Around 1939, the division was stationed in the Leningrad Military District, Western Special Military District, and the Baltic Special Military District. It participated in the Polish campaign in 1939, and in the accession of Lithuania to the USSR in June 1940.

It was part of the 10th Rifle Corps, 8th Army on 22 June 1941.

The division fought in northern Russia and the Baltic States. From April 1942 to December 1944 it was part of the 23rd Army, Leningrad Front, engaged in the siege of Leningrad. From June to August 1944 it took part in the Vyborg–Petrozavodsk Offensive as part of 115th Rifle Corps.

It was engaged in operations (in Russian terms, part of the 'operational army') during the Eastern Front campaign against Germany, from June 22, 1941, to May 9, 1945.

The division was disbanded in spring 1946 with the 6th Rifle Corps in the Don Military District.

→ **YOUR TASKS**
**A.** Transcribe the passage from the division history, starting with "Around 1939, the" and going on through "May 9, 1945.".
**B.** According to the division history above, which army was the division part of from April 1942 to December 1944?

→ **AVAILABLE DATA**
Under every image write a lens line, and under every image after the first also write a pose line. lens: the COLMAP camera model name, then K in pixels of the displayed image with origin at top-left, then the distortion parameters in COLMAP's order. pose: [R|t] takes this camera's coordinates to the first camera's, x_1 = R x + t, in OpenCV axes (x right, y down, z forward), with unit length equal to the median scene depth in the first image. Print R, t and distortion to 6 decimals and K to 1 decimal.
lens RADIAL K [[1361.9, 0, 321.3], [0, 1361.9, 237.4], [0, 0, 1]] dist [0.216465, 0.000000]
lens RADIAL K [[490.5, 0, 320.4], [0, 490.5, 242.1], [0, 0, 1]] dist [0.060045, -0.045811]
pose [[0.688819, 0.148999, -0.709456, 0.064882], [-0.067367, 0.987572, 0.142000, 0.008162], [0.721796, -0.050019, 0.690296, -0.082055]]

→ **ANSWERS FOR THE EXERCISE**
**A.**
Around 1939, the division was stationed in the Leningrad Military District, Western Special Military District, and the Baltic Special Military District. It participated in the Polish campaign in 1939, and in the accession of Lithuania to the USSR in June 1940.

It was part of the 10th Rifle Corps, 8th Army on 22 June 1941.

The division fought in northern Russia and the Baltic States. From April 1942 to December 1944 it was part of the 23rd Army, Leningrad Front, engaged in the siege of Leningrad. From June to August 1944 it took part in the Vyborg–Petrozavodsk Offensive as part of 115th Rifle Corps.

It was engaged in operations (in Russian terms, part of the 'operational army') during the Eastern Front campaign against Germany, from June 22, 1941, to May 9, 1945.

**B.** The 23rd Army, Leningrad Front.